ISTANBUL (AFP).- Turkish authorities have banned a Kurdish-language play that was due to open Tuesday in Istanbul's municipal theatre for the first time in its 106-year history, organisers told AFP.
"Beru", a Kurdish adaptation of Dario Fo's "Trumpets and Raspberries," was included in the October programme of the Istanbul Municipality City Theatre, to much fanfare.
The city theatre is under the authority of the secular opposition CHP party city government.
Fo's work as a playwright and satirist was honoured in 1997 with the Nobel Literature Prize. But authorities said the play had been banned because of "public order" concerns and disseminating propaganda for the banned Kurdistan Workers' Party (PKK), designated as a terror group.
The satire involves a politician rescued from kidnapping whose face is mistakenly reconstructed in hospital in the likeness of the man who saved him.
Performed by Teatra Jiyana Nu (New Life Theatre), it had been due to open in the Gaziosmanpasa neighbourhood at 1730 GMT, but news of the ban arrived only a few hours before curtain up.
"We were all on stage for rehearsal and ready for the audience but instead handed a statement from the local administration that we are banned," actress Ruges Kirici told AFP outside the theatre, which was under police surveillance.
"We cannot perform at the moment," she said.
'Lie, provocation'
The theatre group protested the ban online with the Turkish Twitter hashtag #KurtTiyatrosuEngellenemez ("Kurdish theatre cannot be prevented").
Istanbul governor Ali Yerlikaya said "Beru" was banned not because it was a Kurdish-language play but because it "contained PKK propaganda," in a message on Twitter.
"A theatre play spreading the PKK terror organisation's propaganda will be allowed neither in Kurdish, Turkish nor in Arabic," Ismail Catakli, spokesman for the interior ministry, tweeted, dismissing the criticism as "another lie, another provocation."
He said legal action had been taken against those who had given it the green light.
The city theatre -- whose history goes back to the Ottoman Empire, the predecessor of the modern Turkey -- had decided to take on some work from independent theatres that are struggling in the coronavirus pandemic.

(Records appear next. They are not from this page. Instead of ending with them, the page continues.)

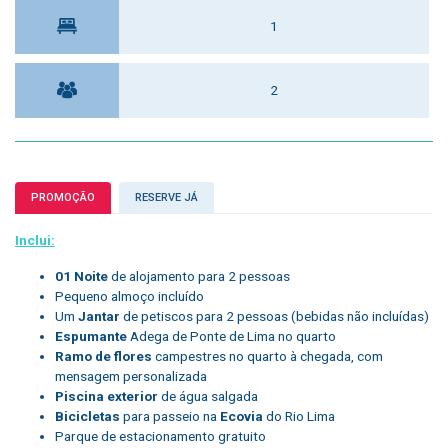
1
2
PROMOÇÃO
RESERVE JÁ
Inclui:
01 Noite
de alojamento para 2 pessoas
Pequeno almoço incluído
Um
Jantar
de petiscos para 2 pessoas (bebidas não incluídas)
Espumante
Adega de Ponte de Lima no quarto
Ramo de flores
campestres no quarto à chegada, com
mensagem personalizada
Piscina exterior
de água salgada
Bicicletas
para passeio na
Ecovia
do Rio Lima
Parque de estacionamento gratuito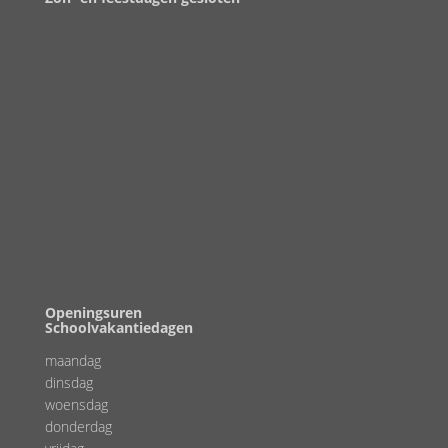
Openingsuren
Schoolvakantiedagen
maandag
dinsdag
woensdag
donderdag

But it has come under fire since then, with some pro-government media accusing the opposition municipality of allowing a play by a theatre group linked to outlawed Kurdish militants.
'Why dangerous?'
President Recep Tayyip Erdogan's ruling AKP government took steps to improve Kurds' cultural and linguistic rights as part of an initiative announced in 2009 when he was prime minister.
These included allowing Kurdish-language institutions and media outlets, as well as kindergartens that teach children in Kurdish.
But after the collapse of a fragile truce in 2015, violence resumed in the Kurdish-majority southeast between Turkish security forces and Kurdish militants from the outlawed Kurdistan Workers' Party (PKK). The government has since launched a crackdown on Kurdish media organisations and culture centres.
It was widened after Turkey's failed 2016 coup, with the government removing many elected mayors of Kurdish-run municipalities from the Peoples' Democratic Party (HDP) on terror-related charges and replacing them with "trustees".
The HDP took to Twitter to condemn the ban on a Kurdish-language play in Istanbul "where five million Kurds live," denouncing a "fascist mentality".
The troupe had already performed the play in several festivals at home and abroad, but Tuesday was going to mark the first performance in an official Turkish venue.
Actress Kirici also denounced the decision.
"The play by Dario Fo was performed in many languages all over the world," she said. "Why is it dangerous when it is in Kurdish? Why does it threaten public safety?"
Actor Omer Sahin compared the decision to past pressure by the governments in the 1990s, when tensions between the PKK and the army were at their peak.
"We are no longer in the 1990s but the decision today has sent us back to the atmosphere and mindset of that era," he said.